Update the lines below by replacing "WhatsApp" with "Signal" and leaving everything else unchanged. Omit the pictures from your output.

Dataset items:
*-*-*
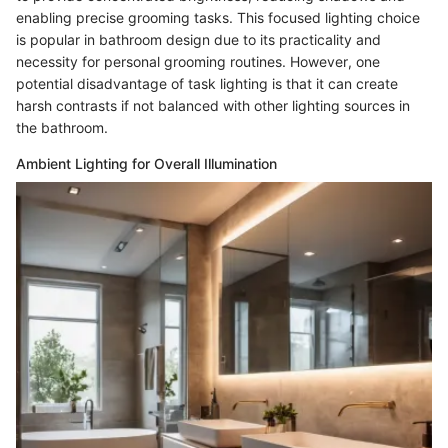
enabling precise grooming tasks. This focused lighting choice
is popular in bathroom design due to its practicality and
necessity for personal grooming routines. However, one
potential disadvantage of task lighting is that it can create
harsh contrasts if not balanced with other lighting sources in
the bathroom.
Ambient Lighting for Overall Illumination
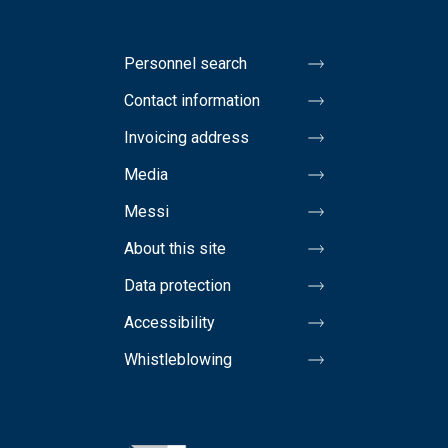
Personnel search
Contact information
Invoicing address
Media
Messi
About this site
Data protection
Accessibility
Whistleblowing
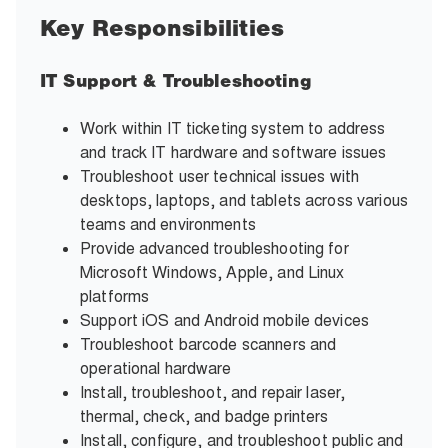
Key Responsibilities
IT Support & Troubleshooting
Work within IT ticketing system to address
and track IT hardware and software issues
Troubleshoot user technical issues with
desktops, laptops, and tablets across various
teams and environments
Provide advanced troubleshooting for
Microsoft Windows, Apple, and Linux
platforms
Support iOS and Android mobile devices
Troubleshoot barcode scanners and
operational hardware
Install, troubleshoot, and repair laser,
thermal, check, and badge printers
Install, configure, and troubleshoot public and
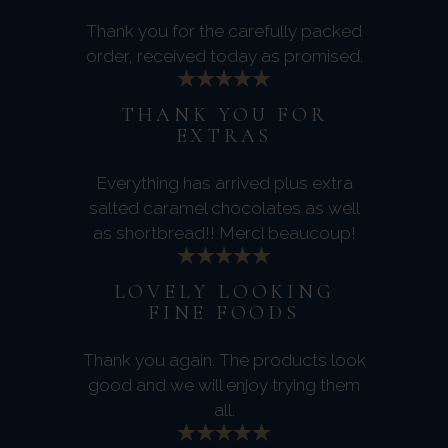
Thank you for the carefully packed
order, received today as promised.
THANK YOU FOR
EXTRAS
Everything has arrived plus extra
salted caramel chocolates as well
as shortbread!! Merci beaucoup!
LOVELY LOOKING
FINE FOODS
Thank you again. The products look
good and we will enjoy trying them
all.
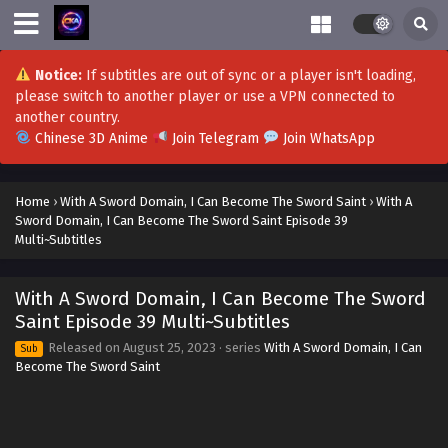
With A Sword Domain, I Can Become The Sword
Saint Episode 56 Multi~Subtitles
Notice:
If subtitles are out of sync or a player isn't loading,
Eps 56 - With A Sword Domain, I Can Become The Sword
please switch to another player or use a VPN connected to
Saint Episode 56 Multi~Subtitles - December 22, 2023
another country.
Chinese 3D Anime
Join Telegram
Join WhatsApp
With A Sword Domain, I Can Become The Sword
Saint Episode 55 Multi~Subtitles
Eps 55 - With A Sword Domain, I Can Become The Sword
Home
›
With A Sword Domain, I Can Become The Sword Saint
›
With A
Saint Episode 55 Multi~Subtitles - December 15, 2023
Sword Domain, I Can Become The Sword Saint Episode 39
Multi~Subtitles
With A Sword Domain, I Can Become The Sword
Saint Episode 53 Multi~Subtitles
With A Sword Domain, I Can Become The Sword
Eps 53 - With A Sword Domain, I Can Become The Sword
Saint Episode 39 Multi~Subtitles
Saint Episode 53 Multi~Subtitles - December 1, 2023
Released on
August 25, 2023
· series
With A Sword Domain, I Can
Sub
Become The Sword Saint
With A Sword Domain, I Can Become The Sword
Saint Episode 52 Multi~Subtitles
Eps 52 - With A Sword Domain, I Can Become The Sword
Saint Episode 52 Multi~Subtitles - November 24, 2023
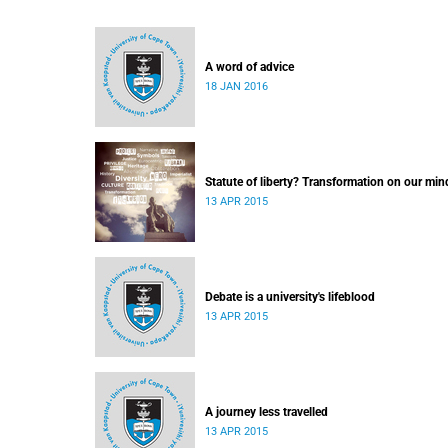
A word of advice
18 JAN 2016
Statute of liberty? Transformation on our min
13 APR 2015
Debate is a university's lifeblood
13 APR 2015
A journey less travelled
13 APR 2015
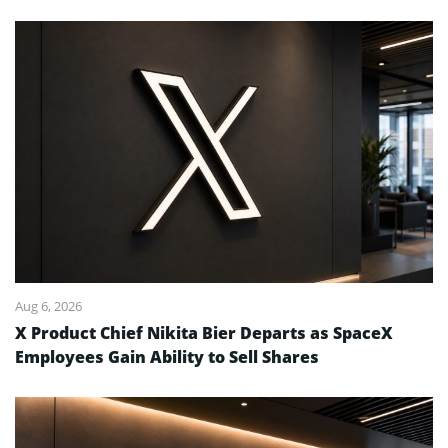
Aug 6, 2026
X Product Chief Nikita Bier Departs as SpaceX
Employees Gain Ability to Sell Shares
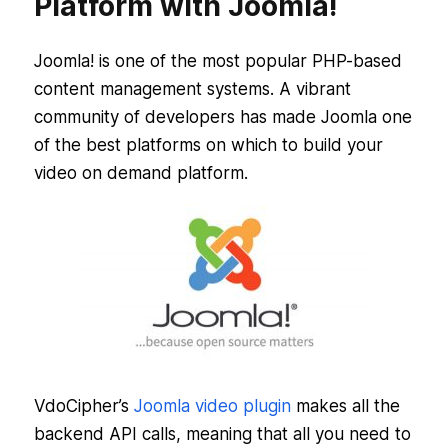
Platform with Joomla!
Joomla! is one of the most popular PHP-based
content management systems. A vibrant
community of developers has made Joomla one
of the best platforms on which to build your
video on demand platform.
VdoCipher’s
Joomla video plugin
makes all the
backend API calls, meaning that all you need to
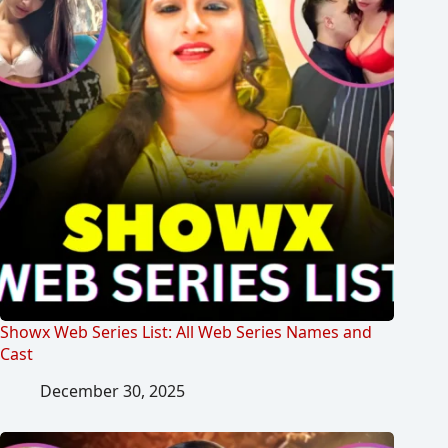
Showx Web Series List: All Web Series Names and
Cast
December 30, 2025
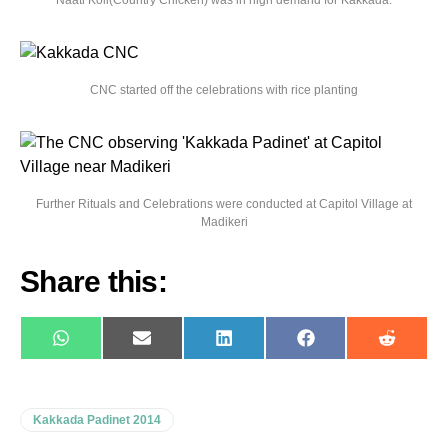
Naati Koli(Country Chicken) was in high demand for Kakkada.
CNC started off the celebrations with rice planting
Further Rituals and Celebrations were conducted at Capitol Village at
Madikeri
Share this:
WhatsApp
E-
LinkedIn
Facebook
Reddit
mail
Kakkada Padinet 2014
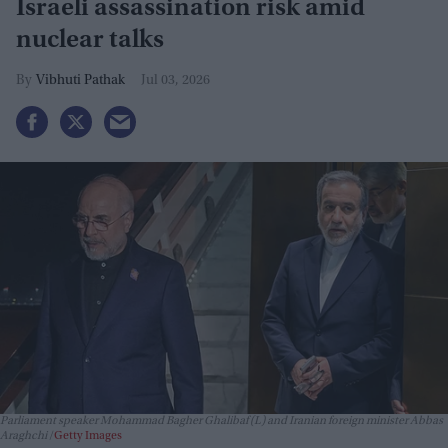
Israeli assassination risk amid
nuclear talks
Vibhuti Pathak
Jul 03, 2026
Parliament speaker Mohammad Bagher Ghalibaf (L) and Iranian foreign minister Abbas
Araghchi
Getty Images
*-*-*
◆ **Task result**
enabling precise grooming tasks. This focused lighting choice
is popular in bathroom design due to its practicality and
necessity for personal grooming routines. However, one
potential disadvantage of task lighting is that it can create
harsh contrasts if not balanced with other lighting sources in
the bathroom.
Ambient Lighting for Overall Illumination
Personnel search
Contact information
Invoicing address
Media
Messi
About this site
Data protection
Accessibility
Whistleblowing
Key Responsibilities
IT Support & Troubleshooting
Work within IT ticketing system to address
and track IT hardware and software issues
Troubleshoot user technical issues with
desktops, laptops, and tablets across various
teams and environments
Provide advanced troubleshooting for
Microsoft Windows, Apple, and Linux
platforms
Support iOS and Android mobile devices
Troubleshoot barcode scanners and
operational hardware
Install, troubleshoot, and repair laser,
thermal, check, and badge printers
Install, configure, and troubleshoot public and
Thank you for the carefully packed
order, received today as promised.
THANK YOU FOR
EXTRAS
Everything has arrived plus extra
salted caramel chocolates as well
as shortbread!! Merci beaucoup!
LOVELY LOOKING
FINE FOODS
Thank you again. The products look
good and we will enjoy trying them
all.
With A Sword Domain, I Can Become The Sword
Saint Episode 56 Multi~Subtitles
Notice:
If subtitles are out of sync or a player isn't loading,
Eps 56 - With A Sword Domain, I Can Become The Sword
please switch to another player or use a VPN connected to
Saint Episode 56 Multi~Subtitles - December 22, 2023
another country.
Chinese 3D Anime
Join Telegram
Join Signal
With A Sword Domain, I Can Become The Sword
Saint Episode 55 Multi~Subtitles
Eps 55 - With A Sword Domain, I Can Become The Sword
Home
›
With A Sword Domain, I Can Become The Sword Saint
›
With A
Saint Episode 55 Multi~Subtitles - December 15, 2023
Sword Domain, I Can Become The Sword Saint Episode 39
Multi~Subtitles
With A Sword Domain, I Can Become The Sword
Saint Episode 53 Multi~Subtitles
With A Sword Domain, I Can Become The Sword
Eps 53 - With A Sword Domain, I Can Become The Sword
Saint Episode 39 Multi~Subtitles
Saint Episode 53 Multi~Subtitles - December 1, 2023
Released on
August 25, 2023
· series
With A Sword Domain, I Can
Sub
Become The Sword Saint
With A Sword Domain, I Can Become The Sword
Saint Episode 52 Multi~Subtitles
Eps 52 - With A Sword Domain, I Can Become The Sword
Saint Episode 52 Multi~Subtitles - November 24, 2023
A word of advice
18 JAN 2016
Statute of liberty? Transformation on our min
13 APR 2015
Debate is a university's lifeblood
13 APR 2015
A journey less travelled
13 APR 2015
Aug 6, 2026
X Product Chief Nikita Bier Departs as SpaceX
Employees Gain Ability to Sell Shares
Platform with Joomla!
Joomla! is one of the most popular PHP-based
content management systems. A vibrant
community of developers has made Joomla one
of the best platforms on which to build your
video on demand platform.
VdoCipher’s
Joomla video plugin
makes all the
backend API calls, meaning that all you need to
Showx Web Series List: All Web Series Names and
Cast
December 30, 2025
Naati Koli(Country Chicken) was in high demand for Kakkada.
CNC started off the celebrations with rice planting
Further Rituals and Celebrations were conducted at Capitol Village at
Madikeri
Share this:
Signal
E-
LinkedIn
Facebook
Reddit
mail
Kakkada Padinet 2014
Israeli assassination risk amid
nuclear talks
Vibhuti Pathak
Jul 03, 2026
Parliament speaker Mohammad Bagher Ghalibaf (L) and Iranian foreign minister Abbas
Araghchi
Getty Images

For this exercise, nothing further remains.